Dari komentar Ari Lasso itu, banyak netizen yang jadi tahu kalau Mulan Jameela juga turut mengendalikan akun sosial media Ahmad Dhani.
Bahkan ada yang sudah tahu sejak Ahmad Dhani dipenjara beberapa tahun lalu karena kasus penistaan agama.
"IG bosse udah dikuasai MJ sejak adp dipanggil MKD," komentar netizen.
"Sudah dari zaman dia dipenjara dulu adminnya MJ," beber lainnya.
Persahabatan Ari Lasso dan Ahmad Dhani
Di tengah banyak kasus pencipta lagu dan penyanyi berseteru gara-gara royalti lagu, Ari Lasso dan Ahmad Dhani punya contoh berbeda.
Dhani mengungkapkan jika Ari Lasso sangat menghargai pencipta lagu.

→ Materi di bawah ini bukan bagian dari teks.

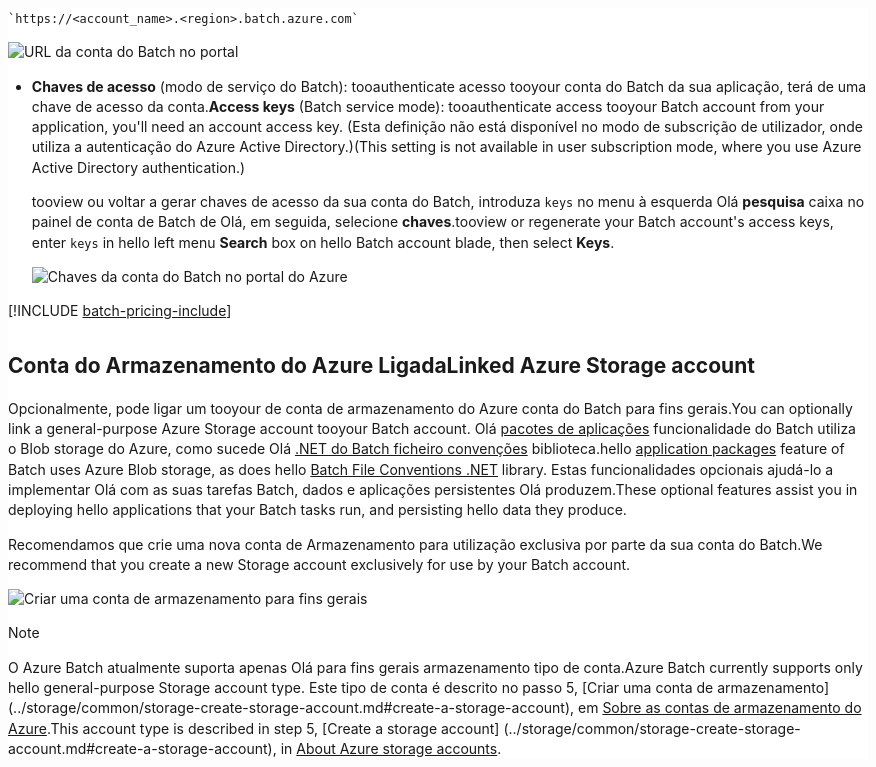     `https://<account_name>.<region>.batch.azure.com`

![URL da conta do Batch no portal][account_url]

* <span data-ttu-id="3c419-197">**Chaves de acesso** (modo de serviço do Batch): tooauthenticate acesso tooyour conta do Batch da sua aplicação, terá de uma chave de acesso da conta.</span><span class="sxs-lookup"><span data-stu-id="3c419-197">**Access keys** (Batch service mode): tooauthenticate access tooyour Batch account from your application, you'll need an account access key.</span></span> <span data-ttu-id="3c419-198">(Esta definição não está disponível no modo de subscrição de utilizador, onde utiliza a autenticação do Azure Active Directory.)</span><span class="sxs-lookup"><span data-stu-id="3c419-198">(This setting is not available in user subscription mode, where you use Azure Active Directory authentication.)</span></span>

    <span data-ttu-id="3c419-199">tooview ou voltar a gerar chaves de acesso da sua conta do Batch, introduza `keys` no menu à esquerda Olá **pesquisa** caixa no painel de conta de Batch de Olá, em seguida, selecione **chaves**.</span><span class="sxs-lookup"><span data-stu-id="3c419-199">tooview or regenerate your Batch account's access keys, enter `keys` in hello left menu **Search** box on hello Batch account blade, then select **Keys**.</span></span>

    ![Chaves da conta do Batch no portal do Azure][account_keys]

[!INCLUDE [batch-pricing-include](../../includes/batch-pricing-include.md)]

## <a name="linked-azure-storage-account"></a><span data-ttu-id="3c419-201">Conta do Armazenamento do Azure Ligada</span><span class="sxs-lookup"><span data-stu-id="3c419-201">Linked Azure Storage account</span></span>

<span data-ttu-id="3c419-202">Opcionalmente, pode ligar um tooyour de conta de armazenamento do Azure conta do Batch para fins gerais.</span><span class="sxs-lookup"><span data-stu-id="3c419-202">You can optionally link a general-purpose Azure Storage account tooyour Batch account.</span></span> <span data-ttu-id="3c419-203">Olá [pacotes de aplicações](batch-application-packages.md) funcionalidade do Batch utiliza o Blob storage do Azure, como sucede Olá [.NET do Batch ficheiro convenções](batch-task-output.md) biblioteca.</span><span class="sxs-lookup"><span data-stu-id="3c419-203">hello [application packages](batch-application-packages.md) feature of Batch uses Azure Blob storage, as does hello [Batch File Conventions .NET](batch-task-output.md) library.</span></span> <span data-ttu-id="3c419-204">Estas funcionalidades opcionais ajudá-lo a implementar Olá com as suas tarefas Batch, dados e aplicações persistentes Olá produzem.</span><span class="sxs-lookup"><span data-stu-id="3c419-204">These optional features assist you in deploying hello applications that your Batch tasks run, and persisting hello data they produce.</span></span>

<span data-ttu-id="3c419-205">Recomendamos que crie uma nova conta de Armazenamento para utilização exclusiva por parte da sua conta do Batch.</span><span class="sxs-lookup"><span data-stu-id="3c419-205">We recommend that you create a new Storage account exclusively for use by your Batch account.</span></span>

![Criar uma conta de armazenamento para fins gerais][storage_account]

> [!NOTE]
> <span data-ttu-id="3c419-207">O Azure Batch atualmente suporta apenas Olá para fins gerais armazenamento tipo de conta.</span><span class="sxs-lookup"><span data-stu-id="3c419-207">Azure Batch currently supports only hello general-purpose Storage account type.</span></span> <span data-ttu-id="3c419-208">Este tipo de conta é descrito no passo 5, [Criar uma conta de armazenamento] (../storage/common/storage-create-storage-account.md#create-a-storage-account), em [Sobre as contas de armazenamento do Azure](../storage/common/storage-create-storage-account.md).</span><span class="sxs-lookup"><span data-stu-id="3c419-208">This account type is described in step 5, [Create a storage account] (../storage/common/storage-create-storage-account.md#create-a-storage-account), in [About Azure storage accounts](../storage/common/storage-create-storage-account.md).</span></span>
>
>


[api_net]: https://msdn.microsoft.com/library/azure/mt348682.aspx
[api_rest]: https://msdn.microsoft.com/library/azure/Dn820158.aspx
[azure_portal]: https://portal.azure.com
[batch_pricing]: https://azure.microsoft.com/pricing/details/batch/
[4]: ./media/batch-account-create-portal/batch_acct_04.png "Regenerar chaves de conta de armazenamento"
[marketplace_portal]: ./media/batch-account-create-portal/marketplace_batch.PNG
[account_blade]: ./media/batch-account-create-portal/batch_blade.png
[account_portal]: ./media/batch-account-create-portal/batch_acct_portal.png
[account_keys]: ./media/batch-account-create-portal/account_keys.PNG
[account_url]: ./media/batch-account-create-portal/account_url.png
[storage_account]: ./media/batch-account-create-portal/storage_account.png
[quotas]: ./media/batch-account-create-portal/quotas.png
[subscription_access]: ./media/batch-account-create-portal/subscription_iam.png
[add_permission]: ./media/batch-account-create-portal/add_permission.png
[account_portal_byos]: ./media/batch-account-create-portal/batch_acct_portal_byos.png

Ari yang masih sering membawakan lagu-lagu Dewi 19 ciptaan Ahmad Dhani disebut selalu membayar royalti secara pribadi ke Dhani setiap bulannya.
Bukan jumlah yang kecil, Dhani menyebut setiap bulannya mendapatkan uang royalti lagu dari Ari Lasso sebesar Rp50 juta.
"Dari Ari Lasso pribadi saya dapat royalti Rp50 juta per bulan. Itu tanpa ada WAMI, tanpa ada siapa-siapa. Hanya gentleman agreement saja," ucap Dhani menyanjung sikap sahabatnya yang sangat mementingkan sikap tenggang rasa.
Gara-gara pernyataan Dhani itu, Ari Lasso sempat menanggapi tentang royalti Rp50 juta perbulan.
Sambil bercanda, dia meminta netizen tak mempercayai Ahmad Dhani karena terkadarng yang diberikan nominalnya lebih.
"Halaaahhh, Dhani koq dipercayaaaa @ahmaddhaniofficial. Kadang luwih cuukk," tulisnya di postingan Instagramnya pada 8 Maret 2025.
Terlepas dari hubungan profesional, banyak netizen yang menyanjung Ari dan Dhani karena persahabatannya.
Seperti diketahui, Ari Lasso dan Ahmad Dhani sudah berteman sejak SMA. Mereka bersama-sama membuat Dewa 19 saat itu. Meski Ari Lasso akhirnya memilih untuk solo karier.
Sampai sekarang mereka tetap berteman baik, bahkan Ahmad Dhani dengan Dewa 19 kerap mengajak Ari Lasso untuk menjadi vokalis di banyak konser.
"Dhani Lasso... Sahabat Sejati tidak terpisahkan," komentar netizen.
"Sahabat tak terpisahkan dari jaman SMA sampai sekarang," tambah lainnya.